Marketing smarts plus a little creativity can make a small idea go a long way. Consider Smart, the ultra-compact car. It doesn't have the advertising budget of titans like Nissan and Toyota, but it sparked attention with a social media movement that rallied against "dumb" mindless overconsumption. In other words, you don't have to drive a big car. A tiny, environmentally friendly one — like Smart — can be cool.
Puma, a smaller athletic footwear company, did just the same to position itself against its larger rivals Nike and Adidas. Realizing that most Americans don't engage in serious competitive sports, the brand launched a campaign targeting the "after- hours" athlete.

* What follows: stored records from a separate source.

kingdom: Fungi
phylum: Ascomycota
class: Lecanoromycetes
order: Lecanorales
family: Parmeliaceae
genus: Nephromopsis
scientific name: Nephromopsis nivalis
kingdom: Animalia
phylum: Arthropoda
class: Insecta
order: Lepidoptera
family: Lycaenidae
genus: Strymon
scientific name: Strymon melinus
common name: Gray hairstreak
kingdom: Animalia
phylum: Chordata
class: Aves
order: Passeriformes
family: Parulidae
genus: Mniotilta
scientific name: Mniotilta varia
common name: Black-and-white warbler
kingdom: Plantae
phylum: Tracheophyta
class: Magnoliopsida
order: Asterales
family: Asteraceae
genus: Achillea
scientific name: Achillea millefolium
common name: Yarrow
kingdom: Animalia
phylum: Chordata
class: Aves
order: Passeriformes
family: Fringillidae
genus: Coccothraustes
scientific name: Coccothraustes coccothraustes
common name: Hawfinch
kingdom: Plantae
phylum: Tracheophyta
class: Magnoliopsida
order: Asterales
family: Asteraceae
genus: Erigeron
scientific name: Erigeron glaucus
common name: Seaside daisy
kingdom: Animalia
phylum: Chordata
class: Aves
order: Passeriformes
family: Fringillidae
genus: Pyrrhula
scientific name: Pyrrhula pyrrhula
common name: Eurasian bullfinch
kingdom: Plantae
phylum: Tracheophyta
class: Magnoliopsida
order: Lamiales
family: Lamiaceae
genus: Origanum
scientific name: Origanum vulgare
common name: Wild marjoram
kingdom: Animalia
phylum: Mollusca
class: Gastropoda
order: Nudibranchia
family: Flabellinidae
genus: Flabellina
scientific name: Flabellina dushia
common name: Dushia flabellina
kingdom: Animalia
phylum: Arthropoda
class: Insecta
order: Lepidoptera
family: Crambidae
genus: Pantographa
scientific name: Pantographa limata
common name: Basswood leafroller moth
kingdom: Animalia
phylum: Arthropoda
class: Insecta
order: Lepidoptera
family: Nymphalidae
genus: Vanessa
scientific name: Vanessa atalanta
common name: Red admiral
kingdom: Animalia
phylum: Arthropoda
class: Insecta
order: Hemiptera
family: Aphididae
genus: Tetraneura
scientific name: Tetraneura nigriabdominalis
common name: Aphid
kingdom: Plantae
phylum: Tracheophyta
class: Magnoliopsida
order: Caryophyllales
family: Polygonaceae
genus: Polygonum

Those are folks who play foosball, Ping-Pong and other games just for the fun of it. In so doing, Puma carved out its own niche with a huge, untapped portion of the U.S. population.
And then there was Alicia Keys, with her "Digital Life Sacrifice" AIDS awareness campaign, and Jay-Z, with his Decoded book launch. They both put a creative twist on social media. Jay-Z promoted his new autobiography by sending fans on a virtual book hunt. Keys, together with other celebrities, helped raise $1 million in just six days by having Hollywood A-listers like Lady Gaga and Ryan Seacrest sign off their Twitter and Facebook accounts until the goal was reached. The most impressive aspect of that campaign, says Tor Myhren, chief creative officer at Grey, the advertising agency, was its "talk value." AIDS awareness has been around for a long time, but Keys and other stars used social media to get it "back into the cultural conversation," he says.
The best ideas are often quite simple. Realizing that consumers have luggage space on their minds when they travel, the luxury carmaker BMW Group launched a guerrilla marketing campaign for its Mini Clubman compact vehicles with ads at airport carousels that made it look like the luggage was emerging from the back of one of the cars. A clever way to suggest that the vehicle holds a lot more than you might think, and a smart way to grab the attention of a consumer standing around waiting for a suitcase, says Peter Viento, an executive creative director at Publicis Groupe-owned Saatchi & Saatchi X, the agency’s shopping marketing division.
A coalition of baby-carrot farmers took a more aggressive approach. Realizing that their little carrot pieces looked a lot like Frito-Lay's Cheetos, the growers reintroduced their healthy food in new packaging that mirrored Cheetos', and put up billboards that proclaimed, "The original orange doodle." Junk food addicts, needless to say, were amused. It was a far better strategy than, say, "lecturing people about the product's health benefits," says Andrew Essex, CEO of ad agency Droga5.
This year's most creative ideas — as selected by a panel of advertising executives — spanned categories as diverse as toaster pastries, children's candy and even a beer brand in Argentina. The judges were — in addition to Myhren, Essex and Viento — Curt Detweiler, executive creative director at McCann Erickson, and Will Payovich, Euro RSCG's creative director.